El ayuno es una práctica recurrente y recomendada por los santos de todas las épocas, que acrecienta la intimidad con el Señor y nos ayuda a evitar el pecado.
Las Sagradas Escrituras y toda la tradición cristiana enseñan que el ayuno es una gran ayuda para evitar el pecado y todo lo que induce a él. También los Padres de la Iglesia hablan de la fuerza del ayuno, capaz de frenar el pecado, reprimir los deseos del “viejo Adán” y abrir en el corazón del creyente el camino hacia Dios, recuperando la amistad con Él.
En su tratado, “La utilidad del ayuno”, San Agustín escribía: “Yo sufro, es verdad, para que Él me perdone; yo me castigo para que Él me socorra, para que yo sea agradable a sus ojos, para gustar su dulzura”.
Jesús, orando y ayunando se preparó a su misión, cuyo inicio fue un duro enfrentamiento con el tentador.
Con el ayuno, el creyente desea someterse humildemente a Dios, confiando en su bondad y su misericordia.
En el Nuevo Testamento, Jesús indica la razón profunda del ayuno, estigmatizando la actitud de los fariseos, que observaban escrupulosamente las prescripciones que imponía la ley, pero su corazón estaba lejos de Dios. El verdadero ayuno, repite en otra ocasión el Maestro, consiste más bien en cumplir la voluntad del Padre celestial, que “ve en lo secreto y te recompensará” (Mt 6,18).
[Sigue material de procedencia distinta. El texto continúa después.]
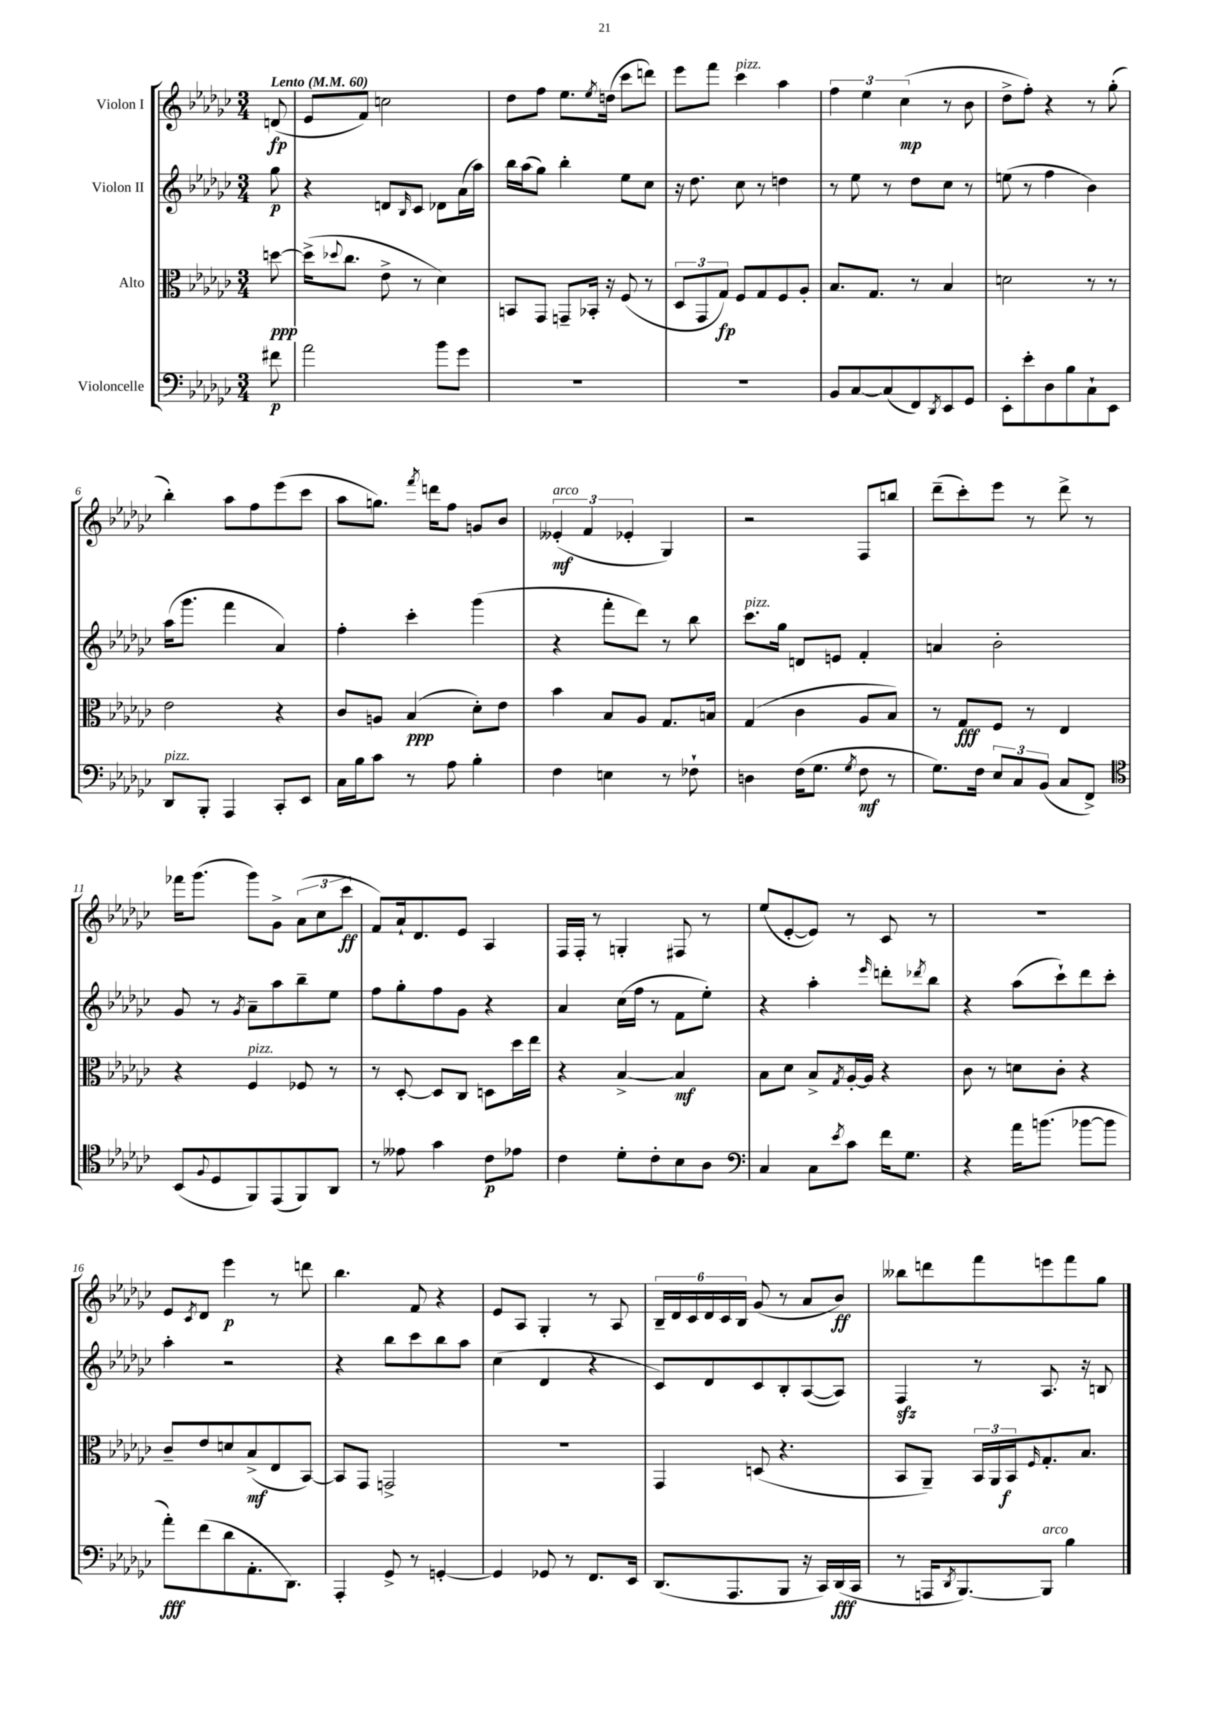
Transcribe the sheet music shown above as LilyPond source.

<<
\new StaffGroup <<
\new Staff = "s0" \with { instrumentName = "Violon I" } {
    \clef treble \key ges \major \numericTimeSignature \time 3/4 \partial 8 \tempo "Lento" 4 = 60
    d'8\fp( |
    ees'8 f'8) c''2 |
    des''8 f''8 ees''8. \acciaccatura { ees''8 } d''16( ces'''8 d'''8) |
    ees'''8 f'''8 ces'''4^\markup { \italic "pizz." } aes''4 |
    \tuplet 3/2 { f''4 ees''4 ces''4\mp( } r8 bes'8 |
    des''8-> f''8-.) r4 r8 ges''8-.( |
    bes''4-.) aes''8 f''8 ees'''8( ces'''8 |
    aes''8 g''8.) \acciaccatura { f'''8 } d'''16 f''8 g'8 bes'8 |
    \tuplet 3/2 { eeses'4-.\mf^\markup { \italic "arco" }( f'4 ees'4-. } ges4) |
    r2 f8 b''8 |
    des'''8--( ces'''8-.) ees'''8 r8 des'''8-> r8 |
    fes'''16 ges'''8.( ges'''8) ges'8-> \tuplet 3/2 { aes'8( ces''8 ces'''8\ff } |
    f'8) aes'16-! des'8. ees'8 aes4 |
    f16 f16-. r8 g4-. fis8 r8 |
    ees''8( ees'8~-. ees'8) r8 ces'8 r8 |
    R2. |
    ees'8 \acciaccatura { ces'8 } des'8 ees'''4\p r8 d'''8 |
    bes''4. f'8 r4 |
    ees'8 aes8 ges4-. r8 aes8 |
    \tuplet 6/4 { bes16-- des'16 ces'16 des'16 ces'16 bes16 } ges'8( r8 aes'8 bes'8\ff) |
    beses''8 d'''8 f'''8 e'''8 f'''8 ges''8 \bar "|." |
}
\new Staff = "s1" \with { instrumentName = "Violon II" } {
    \clef treble \key ges \major \numericTimeSignature \time 3/4 \partial 8
    ges''8\p |
    r4 d'8 \grace { bes16 } ces'8 des'8 aes'16( aes''16) |
    bes''16 aes''16( ges''8) bes''4-. ees''8 ces''8 |
    r16 des''8. ces''8 r8 d''4 |
    r8 ees''8 r8 des''8 ces''8 r8 |
    e''8( r8 f''4 bes'4) |
    aes''16( ges'''8. f'''4 aes'4) |
    f''4-. ces'''4-. ges'''4( |
    r4 f'''8-. des'''8) r8 bes''8 |
    ces'''8.^\markup { \italic "pizz." } ges''16 d'8 e'8 f'4-. |
    a'4 bes'2-. |
    ges'8 r8 \acciaccatura { ges'8 } aes'8-- aes''8 bes''8-- ees''8 |
    f''8 ges''8-. f''8 ges'8 r4 |
    aes'4 ces''16( f''16 r8 f'8 ees''8-.) |
    r4 aes''4-. \grace { ees'''16 } d'''8-. \acciaccatura { des'''8 } bes''8 |
    r4 aes''8( ces'''8-!) des'''8 ces'''8-. |
    aes''4-. r2 |
    r4 bes''8 ces'''8 bes''8 aes''8 |
    ces''4( des'4 r4 |
    ces'8) des'8 ces'8 bes8-. aes8~( aes8) |
    f4\sfz r8 aes8. r16 b8 \bar "|." |
}
\new Staff = "s2" \with { instrumentName = "Alto" } {
    \clef alto \key ges \major \numericTimeSignature \time 3/4 \partial 8
    d''8~\ppp |
    d''16->( \appoggiatura { des''8 } ces''8. ees'8-> r8 des'4) |
    b,8 ges,8 g,8-- bes,16-. r16 f8( r8 |
    \tuplet 3/2 { des8 ges,8 ges8\fp) } f8 ges8 f8 aes8-. |
    bes8. ges8. r8 bes4 |
    d'2 r8 r8 |
    ees'2 r4 |
    ces'8 a8 bes4\ppp( des'8-.) ees'8 |
    bes'4 bes8 aes8 ges8. b16 |
    ges4( ces'4 aes8 bes8) |
    r8 ges8\fff f8 r8 ees4 |
    r4 f4^\markup { \italic "pizz." } fes8 r8 |
    r8 des8~-. des8 ces8 d8 des''16 ees''16 |
    r4 bes4~-> bes4\mf |
    bes8 des'8 bes8-> \acciaccatura { ges8 } aes16~-. aes16 r4 |
    ces'8 r8 d'8 ces'8-. r4 |
    ces'8-- ees'8 d'8 bes8->\mf( ees8 bes,8~) |
    bes,8 ges,8 g,2-> |
    R2. |
    ges,4 d8( r4. |
    bes,8 aes,8--) \tuplet 3/2 { bes,16 aes,16 bes,16\f } \grace { f16 } ges8.-. bes8. \bar "|." |
}
\new Staff = "s3" \with { instrumentName = "Violoncelle" } {
    \clef bass \key ges \major \numericTimeSignature \time 3/4 \partial 8
    fis'8\p |
    aes'2 bes'8 ges'8 |
    R2. |
    R2. |
    bes,8 ces8~ ces8( f,8) \acciaccatura { des,8 } ees,8 ges,8 |
    ees,8-. ees'8-. des8 bes8 ces8-! ees,8 |
    des,8^\markup { \italic "pizz." } bes,,8-. aes,,4 ces,8-. ees,8 |
    ces16 bes16 ces'8 r8 aes8 bes4-. |
    f4 e4 r8 fes8-! |
    d4 f16( ges8. \acciaccatura { ges8 } f8\mf r8 |
    ges8.) f16 \tuplet 3/2 { ees8 ces8 bes,8( } ces8 f,8->) |
    \clef tenor bes,8( \appoggiatura { f8 } des8 f,8) ees,8( f,8) aes,8 |
    r8 eeses'8 ges'4 ces'8\p ees'8 |
    ces'4 des'8-. ces'8-. bes8 aes8 |
    \clef bass ces4 ces8 \acciaccatura { ees'8 } ces'8 f'16 ges8. |
    r4 aes'16 b'8.( bes'8~ bes'8 |
    aes'8-.\fff) f'8( des'8 aes,8.-. des,8.) |
    aes,,4-. ges,8-> r8 g,4~-. |
    g,4 ges,8 r8 f,8. ees,16 |
    des,8.( aes,,8. bes,,8 r16 ces,16) des,16\fff( ces,16 |
    r8 a,,16 \acciaccatura { des,8 } bes,,8.~) bes,,8^\markup { \italic "arco" } bes4 \bar "|." |
}
>>
>>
Jesús nos da ejemplo al responder a Satanás, al término de los cuarenta días pasados en el desierto, que “no sólo de pan vive el hombre, sino de toda palabra que sale de la boca de Dios” (Mt 4,4). El verdadero ayuno, por consiguiente, tiene como finalidad comer el “alimento verdadero”, que es hacer la voluntad del Padre (cfr. Jn 4, 34).
Privarse por voluntad propia del placer del alimento material que nutre el cuerpo facilita una disposición interior a escuchar a Cristo y a nutrirse de su palabra de salvación, y nos ayuda a controlar los apetitos de la naturaleza humana debilitada por el pecado original. Un antiguo himno litúrgico cuaresmal nos dice: “Usemos de manera más sobria las palabras, los alimentos y bebidas, el sueño y los juegos, y permanezcamos vigilantes, con mayor atención”.
Con el ayuno, tomamos conciencia de la situación en la que viven muchos de nuestros hermanos.
En la Constitución apostólica Paenitemini de 1966, Pablo VI identificaba la necesidad de colocar el ayuno en el contexto de la llamada a todo cristiano a no “vivir para sí mismo, sino para aquél que lo amó y se entregó por él y a vivir también para los hermanos”. El ayuno puede ayudarnos a mortificar nuestro egoísmo y a abrir el corazón al amor de Dios y del prójimo.
Al escoger libremente privarnos de algo para ayudar a los demás, demostramos que el prójimo que pasa dificultades no nos es extraño. Este fue, desde el principio, el estilo de la comunidad cristiana, en la que se hacían colectas especiales y se invitaba a los fieles a dar a los pobres lo que, gracias al ayuno, se había recogido.